Understanding and Improving Patient Financial Clearance

By Samir Panchal, consultant, Freed Associates.

Samir Panchal

As industry economics change, health care organizations are increasingly being pressured to provide financial transparency while improving the patient experience. Patient financial clearance (PFC) departments are increasingly under pressure to reduce costs and improve their own performancemetrics.

Yet it is difficult to improve baseline PFC key metrics such as days outs, denials, patient escalations, and write-offs without adding staff, an additional expense.

How can PFC departments reasonably achieve performance and productivity goals while still fulfillingtheir core functions? The first step toward PFC improvement is to understand how most PFC departments work, then sequentially adding measures to enhance PFC performance.

Understanding PFC

PFC departments, usually operating within a provider’s revenue cycle division, are typically resource challenged to curtail internal costs. A PFC department’s greatest cost is staffing, since most authorizations require staff-conducted phone calls to payers. Furthermore, authorizations are often complex for PFC to obtain, since they are based on specific payer rules and valid for only a set period of time.

PFC staff are also responsible for communicating the status of the authorization to not only the patient but also clinic staff. Given that a PFC department’s most important metrics directly pertain to patient health, it is imperative that PFC’s work is done in a timely manner and that financial status and payment are explained clearly to both the patient and provider, so that both parties can be educated in their decision-making process.

The organizational structure of a PFC department can assist or impede its overall productivity, based on the PFC team’s technology, workflow, and communication. For example, keeping teams in siloes may make team members specialized in their work but it can also create difficulty in achieving a streamlined overall process, due to the number of handoffs required to complete simple takes. Factors such as these illustrate the need for PFC departments to emphasize continuous improvement and workflow “optimization” which aligns technology, people and processes.

Improving PFC Performance

PFC performance improvement starts with understanding the department’s technology limitations an exploring potential options to automate PFC functions. For example, technology to verify insurance and benefits should be considered to reduce manual intervention as well as optimizing work queues to improve performance. Most EHRs have integrated insurance verification tools which can be configured to maximize the organization’s payers.

In addition, PFC departments should consider implementing authorization automation tools. These tools allow users to map specific payer rules and automate the status of a payer’s website. Technologies such as these can significantly reduce errors and manual phone calls to payers. This allows an organization to expand its PFC services while not adding head count.

Organizations can also improve PFC performance by improving their operational alignment based on payer, service line or patient flow. Regardless of what type of operational alignment is employed, it should simplify information-gathering between PFC and clinical staff members, improve financial transparency and physician and clinical service levels, provide greater visibility into PFC metrics and reduce patient complaints about PFC.

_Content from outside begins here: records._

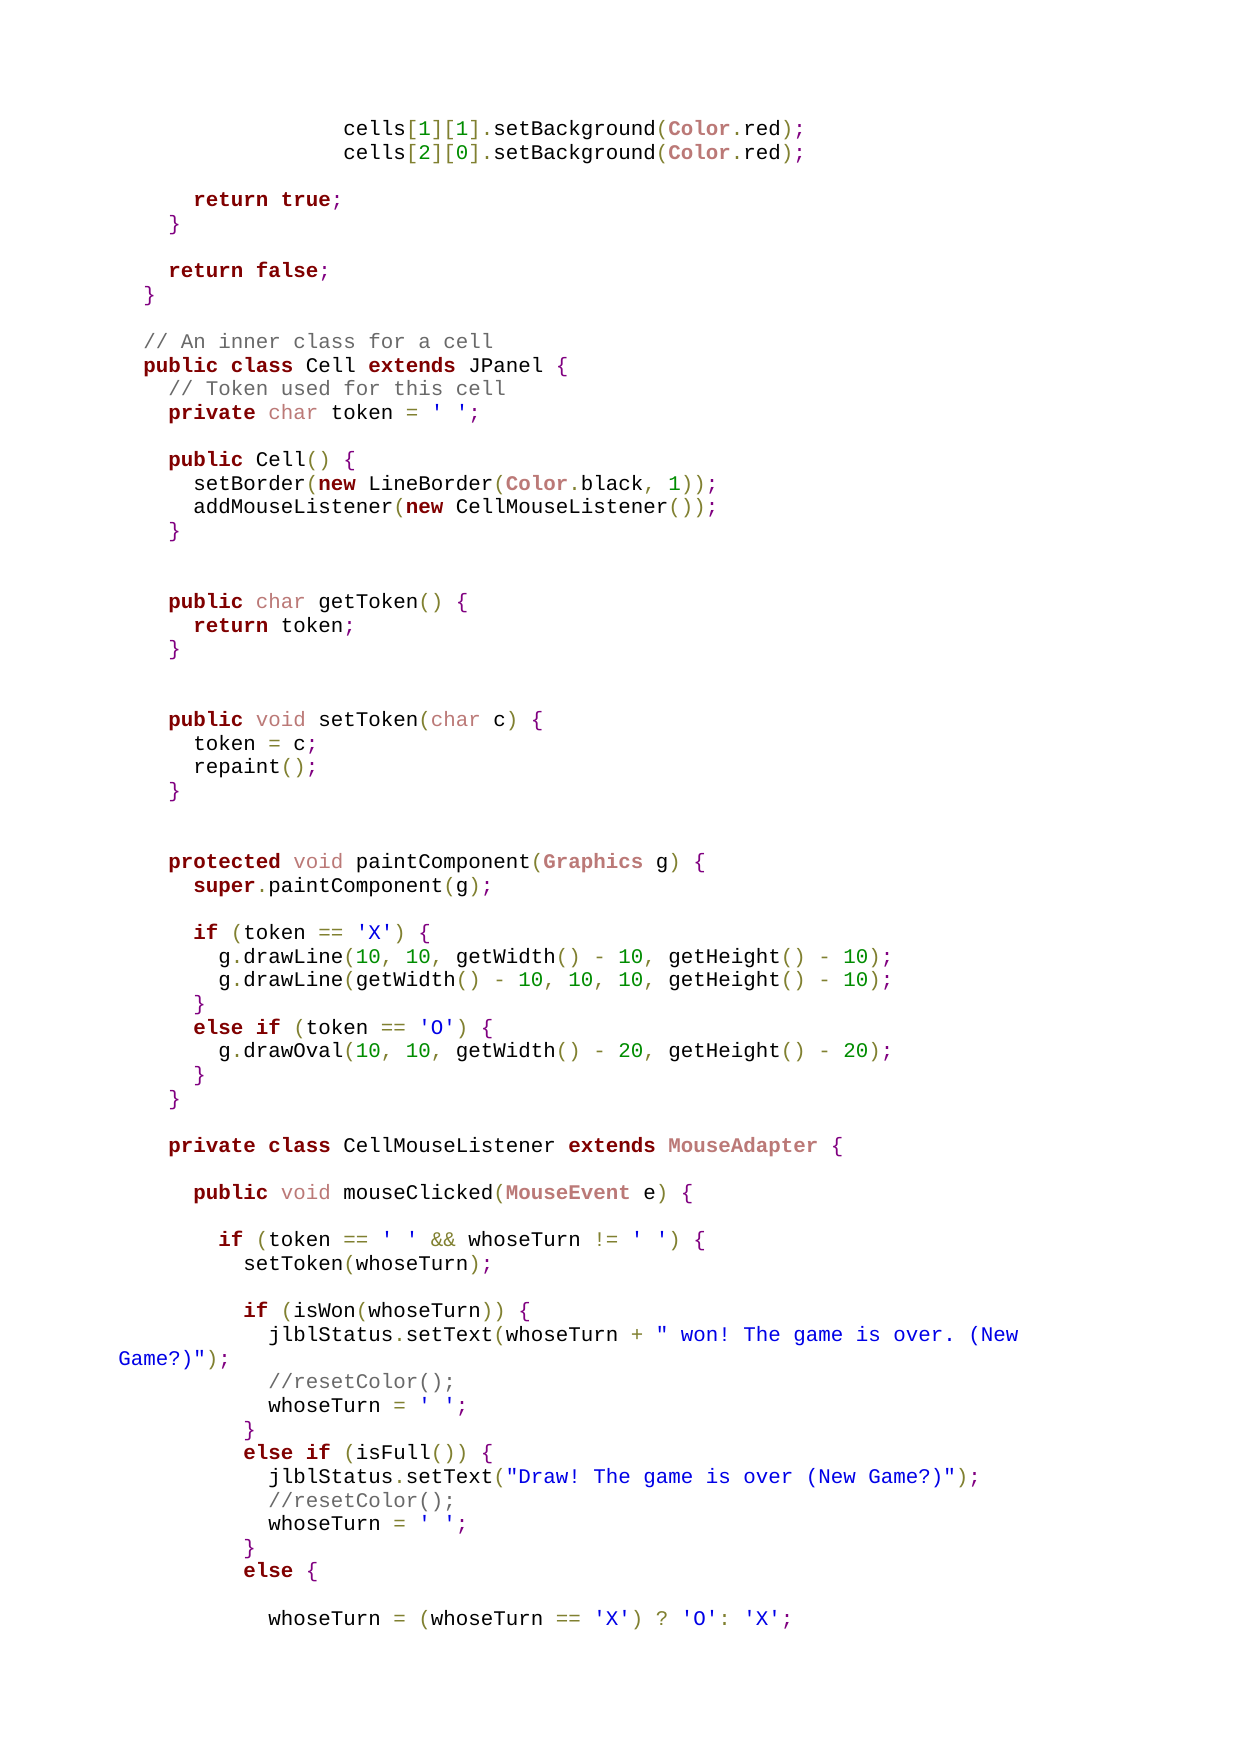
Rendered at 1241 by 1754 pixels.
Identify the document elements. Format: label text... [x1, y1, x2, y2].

text public class Cell extends JPanel { [118, 354, 1122, 378]
text } [118, 780, 1122, 804]
text if (token == ' ' && whoseTurn != ' ') { [118, 1229, 1122, 1253]
text private class CellMouseListener extends MouseAdapter { [118, 1135, 1122, 1158]
text g.drawOval(10, 10, getWidth() - 20, getHeight() - 20); [118, 1040, 1122, 1064]
text setToken(whoseTurn); [118, 1253, 1122, 1277]
text if (isWon(whoseTurn)) { [118, 1300, 1122, 1324]
text g.drawLine(10, 10, getWidth() - 10, getHeight() - 10); [118, 946, 1122, 969]
text } [118, 1419, 1122, 1442]
text } [118, 1088, 1122, 1111]
text } [118, 520, 1122, 544]
text private char token = ' '; [118, 402, 1122, 426]
text addMouseListener(new CellMouseListener()); [118, 496, 1122, 520]
text else if (isFull()) { [118, 1442, 1122, 1466]
text whoseTurn = (whoseTurn == 'X') ? 'O': 'X'; [118, 1608, 1122, 1631]
text token = c; [118, 733, 1122, 757]
text return false; [118, 260, 1122, 284]
text } [118, 213, 1122, 236]
text g.drawLine(getWidth() - 10, 10, 10, getHeight() - 10); [118, 969, 1122, 993]
text return token; [118, 615, 1122, 638]
text cells[1][1].setBackground(Color.red); [118, 118, 1122, 142]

For example, payer-based organizational alignment allows PFC staff to make multiple inquiries when talking with payers, as well as gain a deeper understanding on payer-specific rules. Service line organizational alignment allows PFC staff to better understand the organization’s workflow. Lastly, patient flow-based organizational alignment allows PFC staff to follow the patient through their patient journey throughout the health system.

Lastly, clinical workflows such as treatment plans should be integrated with financial workflows such as authorizations. In most organizations, clinical and financial workflows are disparate, resulting in frequently clunky handoffs between these workflows, leading into miscommunication and potential conflict between clinical and PFC team members. Clinical staff members should understand financial workflows, and vice versa through group meetings and creating integrated workflows through joint working sessions.

In addition, organizations should adopt an authorize-then-schedule (ATS) workflow instead of a schedule-then-authorize (STA) workflow. The key benefit of ATS is that a procedure isn’t formally scheduled until it’s been authorized, significantly reducing denials and allowing for greater PFC efficiency. In most cases, ATS does not impact physician or clinical care models. Furthermore, an ATS workflow reduces patient scheduling problems.

Conclusion

PFC optimization should be a major initiative in most health systems. PFC departments have the potential to create financial and clinical integration and be the center of the revenue cycle, helping manage and connect all of its aspects. A high-functioning PFC also likely means a happier and more productive workforce, as well as more satisfied patients.